## begin MATERIAL FOR THE TASK

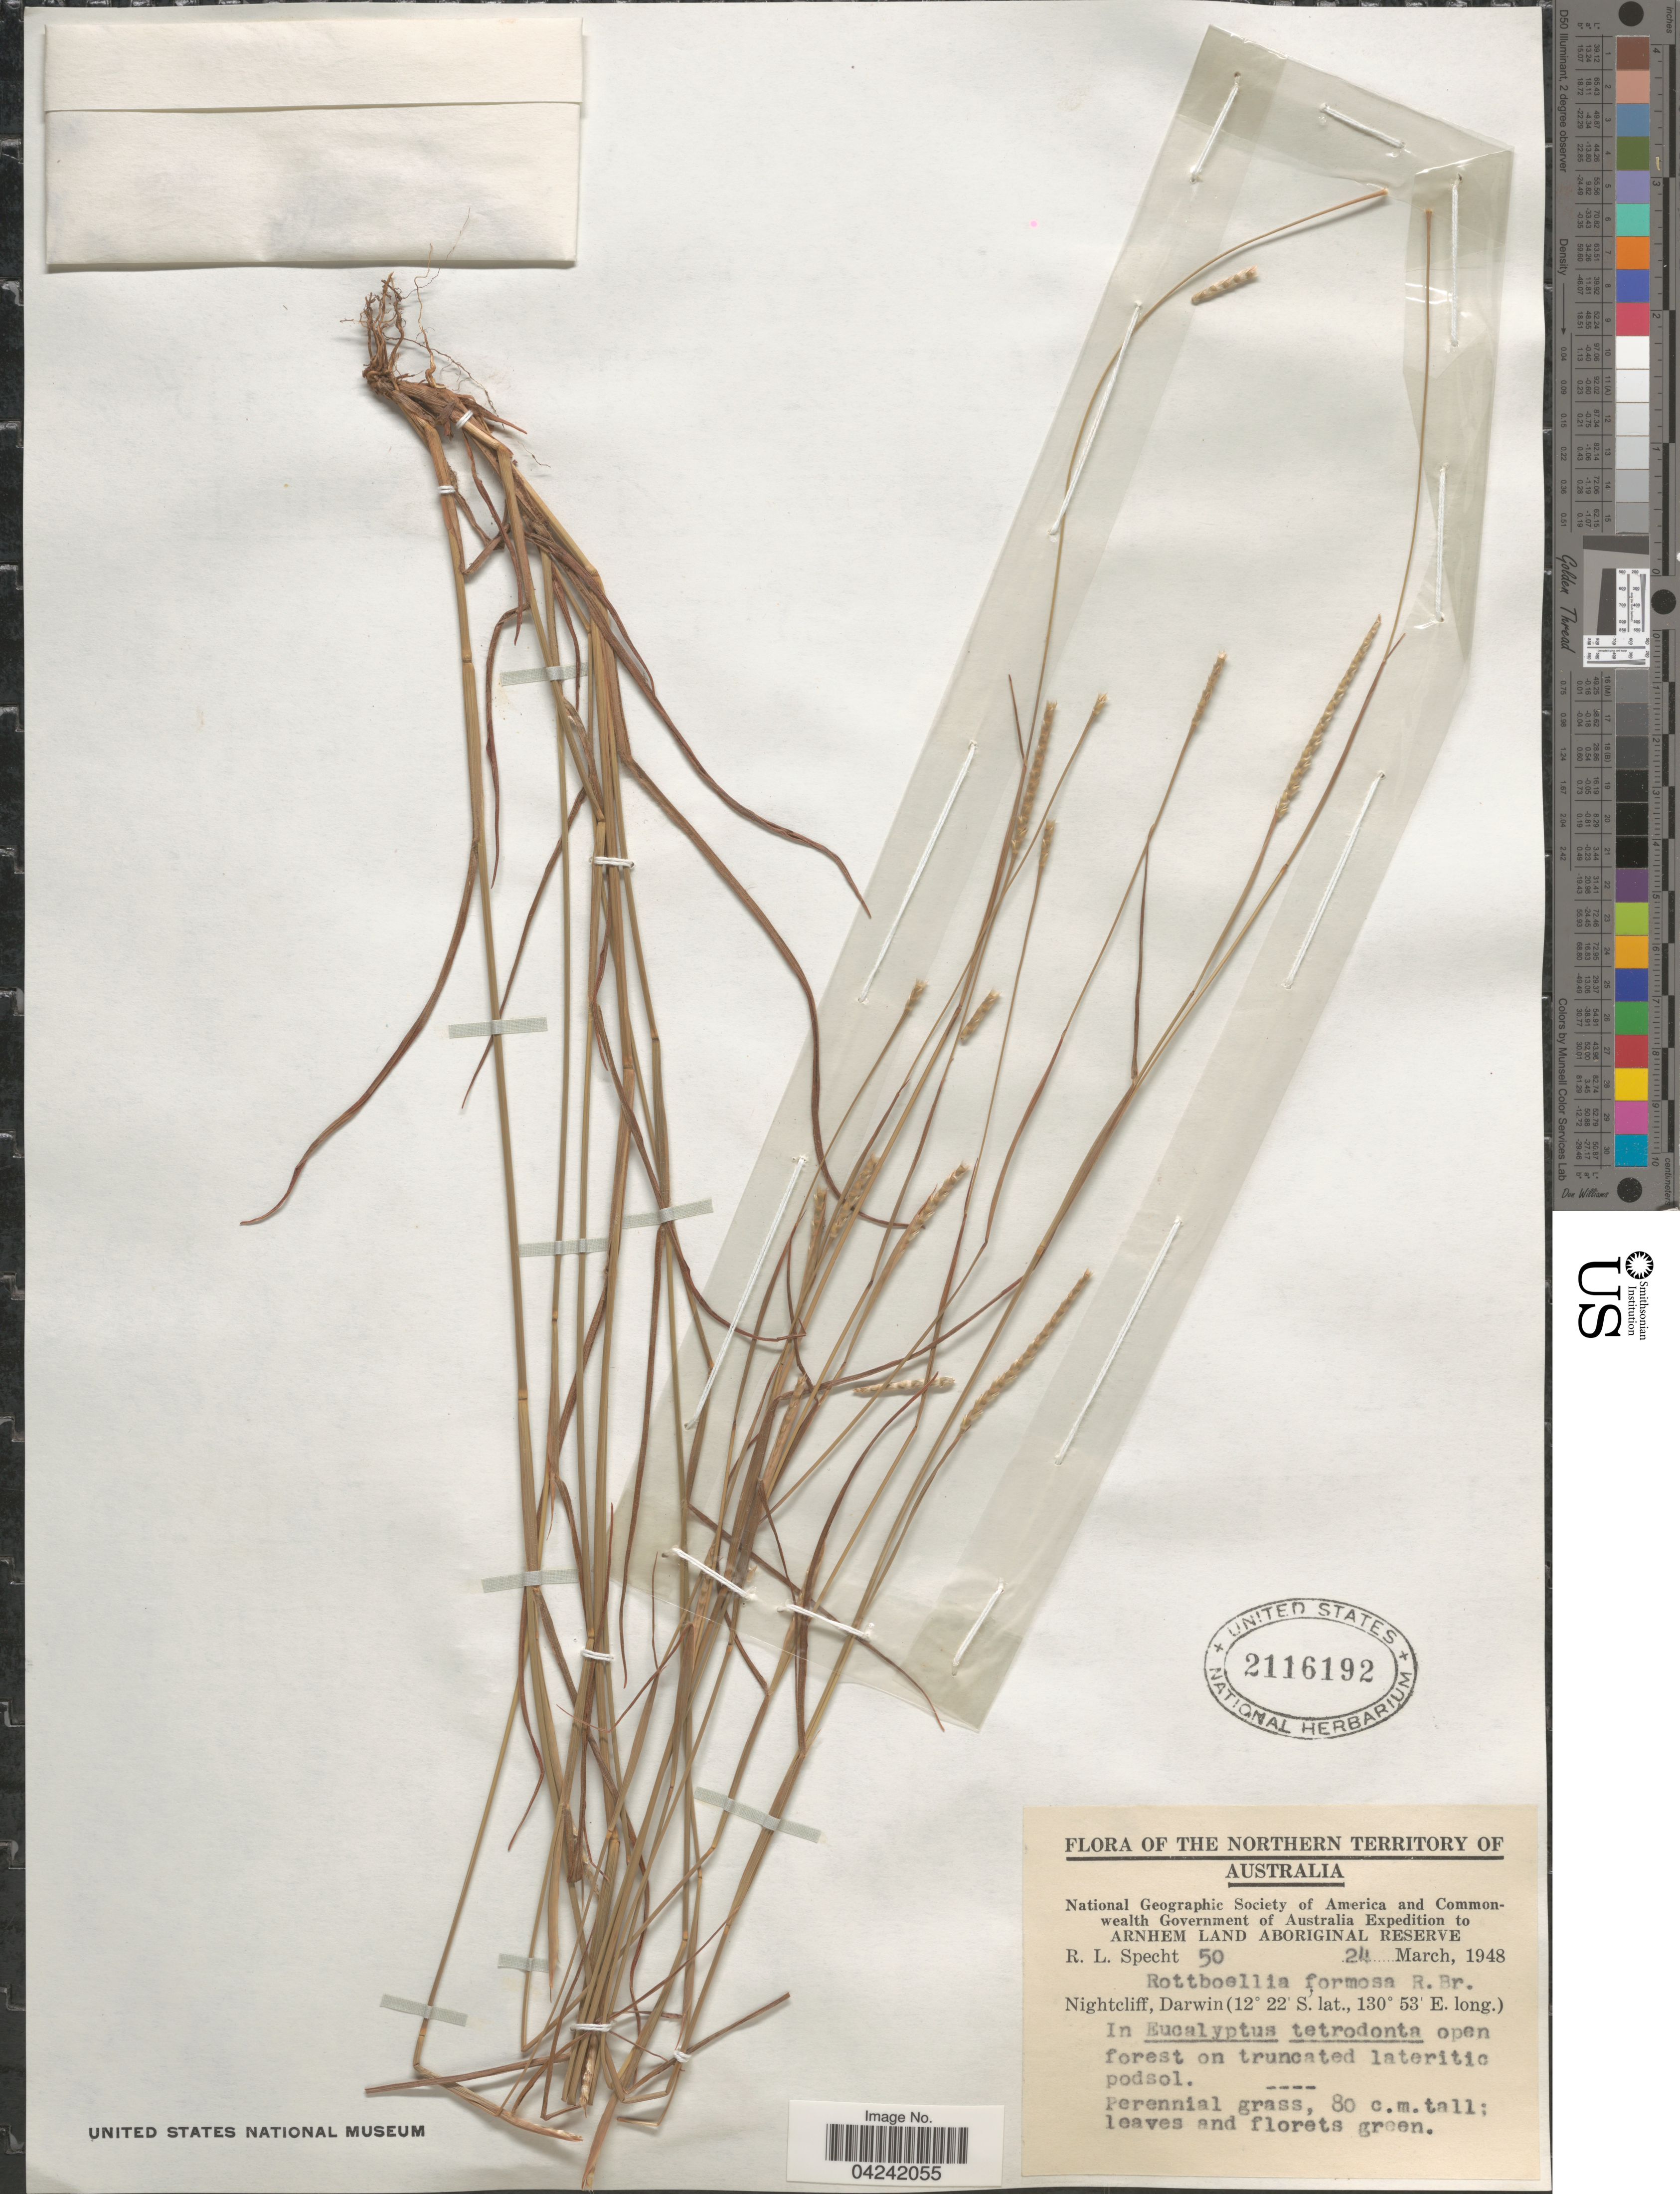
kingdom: Plantae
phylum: Tracheophyta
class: Liliopsida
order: Poales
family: Poaceae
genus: Mnesithea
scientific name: Mnesithea formosa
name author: (R. Br.) de Koning & Sosef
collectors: R. L. Specht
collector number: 50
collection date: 1948-03-24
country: Australia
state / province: Queensland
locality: The Northern Territory Of Australia. National Geographic Society of America and Commonwealth Government of Australia Expedition to Arnhem Land Aboriginal Reserve. Nightcliff, Darwin.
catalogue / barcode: US 2116192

## end MATERIAL FOR THE TASK

• WHAT YOU SHOULD DO: Copy out, without any change, the lines of the records that begin with the line containing "family: Poaceae" and run through the end of the records, including both ends.

• EXERCISE RESULT:
family: Poaceae
genus: Mnesithea
scientific name: Mnesithea formosa
name author: (R. Br.) de Koning & Sosef
collectors: R. L. Specht
collector number: 50
collection date: 1948-03-24
country: Australia
state / province: Queensland
locality: The Northern Territory Of Australia. National Geographic Society of America and Commonwealth Government of Australia Expedition to Arnhem Land Aboriginal Reserve. Nightcliff, Darwin.
catalogue / barcode: US 2116192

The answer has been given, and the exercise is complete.